Growing up, I tried a dozen different instruments before I discovered the drums. I've had six years of experience and a lot of different teachers with different teaching styles since then, and one major lesson stands out: drums are hard, but consistent, mindful practice always makes the difference. The same lesson applies to almost anything. In my college experience, it always turned out that consistent work produced the best results. Nothing turned out well if it was rushed, and only diligent routines kept me on track. I stress that same lesson in my teaching. If a student wants to improve their playing, the only way forward is through practice. So, one of the best ways to improve drumming is by practicing how to practice. This technique can be used in every aspect of the student's life and is one of the most valuable skills anyone can have.
I begin with a basic rock approach to drumming that prepares students to enter a wide range of other musical styles. The first lessons focus on the fundamentals of drumming while still placing emphasis on musicality. If the fundamentals are not framed in a musical context, it is difficult for some students to stay excited and develop a passion for the drums. Unlike other instruments which focus on melodic creation, drums are rhythmic in nature which can make the learning process dull without music.
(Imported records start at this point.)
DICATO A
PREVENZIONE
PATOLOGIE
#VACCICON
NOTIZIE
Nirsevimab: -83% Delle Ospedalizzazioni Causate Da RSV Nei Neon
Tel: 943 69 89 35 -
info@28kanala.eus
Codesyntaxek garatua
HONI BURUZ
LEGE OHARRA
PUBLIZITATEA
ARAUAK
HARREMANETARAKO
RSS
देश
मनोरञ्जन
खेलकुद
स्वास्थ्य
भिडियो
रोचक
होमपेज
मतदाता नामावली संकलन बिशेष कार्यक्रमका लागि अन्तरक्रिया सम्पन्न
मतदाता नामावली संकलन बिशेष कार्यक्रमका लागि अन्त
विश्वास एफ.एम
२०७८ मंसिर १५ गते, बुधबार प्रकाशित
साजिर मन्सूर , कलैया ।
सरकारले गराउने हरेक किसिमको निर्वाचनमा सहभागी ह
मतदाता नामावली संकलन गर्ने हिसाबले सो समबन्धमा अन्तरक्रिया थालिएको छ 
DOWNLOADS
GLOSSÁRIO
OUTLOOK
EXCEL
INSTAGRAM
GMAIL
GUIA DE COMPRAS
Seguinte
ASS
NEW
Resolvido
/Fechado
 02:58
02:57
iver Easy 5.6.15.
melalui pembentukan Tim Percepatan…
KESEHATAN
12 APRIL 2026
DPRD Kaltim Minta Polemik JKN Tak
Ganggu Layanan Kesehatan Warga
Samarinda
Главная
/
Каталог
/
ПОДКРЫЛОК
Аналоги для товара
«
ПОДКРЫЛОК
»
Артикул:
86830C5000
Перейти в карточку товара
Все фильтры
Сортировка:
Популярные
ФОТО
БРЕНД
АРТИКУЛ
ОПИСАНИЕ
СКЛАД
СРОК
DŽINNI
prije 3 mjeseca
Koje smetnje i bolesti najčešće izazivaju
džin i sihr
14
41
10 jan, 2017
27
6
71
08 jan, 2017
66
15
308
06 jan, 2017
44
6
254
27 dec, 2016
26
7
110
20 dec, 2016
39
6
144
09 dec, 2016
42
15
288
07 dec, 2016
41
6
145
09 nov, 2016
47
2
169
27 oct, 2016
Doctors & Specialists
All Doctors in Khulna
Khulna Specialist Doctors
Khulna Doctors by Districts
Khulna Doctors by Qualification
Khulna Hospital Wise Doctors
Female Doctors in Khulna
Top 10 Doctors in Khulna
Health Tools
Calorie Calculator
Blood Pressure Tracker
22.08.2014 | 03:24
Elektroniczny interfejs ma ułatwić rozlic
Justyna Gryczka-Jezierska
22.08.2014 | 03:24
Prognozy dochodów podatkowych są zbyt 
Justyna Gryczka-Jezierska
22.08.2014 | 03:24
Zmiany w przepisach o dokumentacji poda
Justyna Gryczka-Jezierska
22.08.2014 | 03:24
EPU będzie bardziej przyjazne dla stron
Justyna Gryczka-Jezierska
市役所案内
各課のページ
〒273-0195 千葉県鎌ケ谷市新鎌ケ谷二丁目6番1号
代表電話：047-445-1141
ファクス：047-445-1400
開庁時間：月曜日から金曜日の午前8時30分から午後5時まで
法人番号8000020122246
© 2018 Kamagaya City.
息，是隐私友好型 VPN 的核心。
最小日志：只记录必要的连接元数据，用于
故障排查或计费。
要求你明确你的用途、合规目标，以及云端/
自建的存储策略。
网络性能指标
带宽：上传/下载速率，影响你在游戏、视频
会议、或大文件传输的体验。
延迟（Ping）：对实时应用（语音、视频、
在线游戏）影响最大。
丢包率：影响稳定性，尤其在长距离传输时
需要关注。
Students will learn to play along to their favorite songs at an early stage. By introducing students to concepts within their own music, the fundamentals will always be a part of every lesson, and concepts will grow and evolve alongside the student's skills.
Students will learn: • What you need to start drumming • How to stay drumming safe • Drum terminology • Setting up your drums • Tuning your drums • Proper stick grips • Hand and foot technique • Music theory and how to read drumming notation • Fundamental drumming patterns (rudiments)
My teaching style prioritizes consistent, daily practice set in a musical context. Weekly lessons keep students active and involved in their drumming education, while assigned practice exercises promote gradual but steady improvement. Assigned practice exercises are designed to improve rudiment execution, hand and foot technique, and musical sensibility. As soon as the student feels comfortable with the instrument and is ready for the challenge, I will start to include play-along tracks or recorded songs in the practice rotation. These songs will emphasize those skills on which the student is currently working and provide a musical foundation, so that students may begin to play with other musicians from an early stage. Music choices will be largely up to the student, so that students may set their own goals and ultimately play the styles of music they enjoy.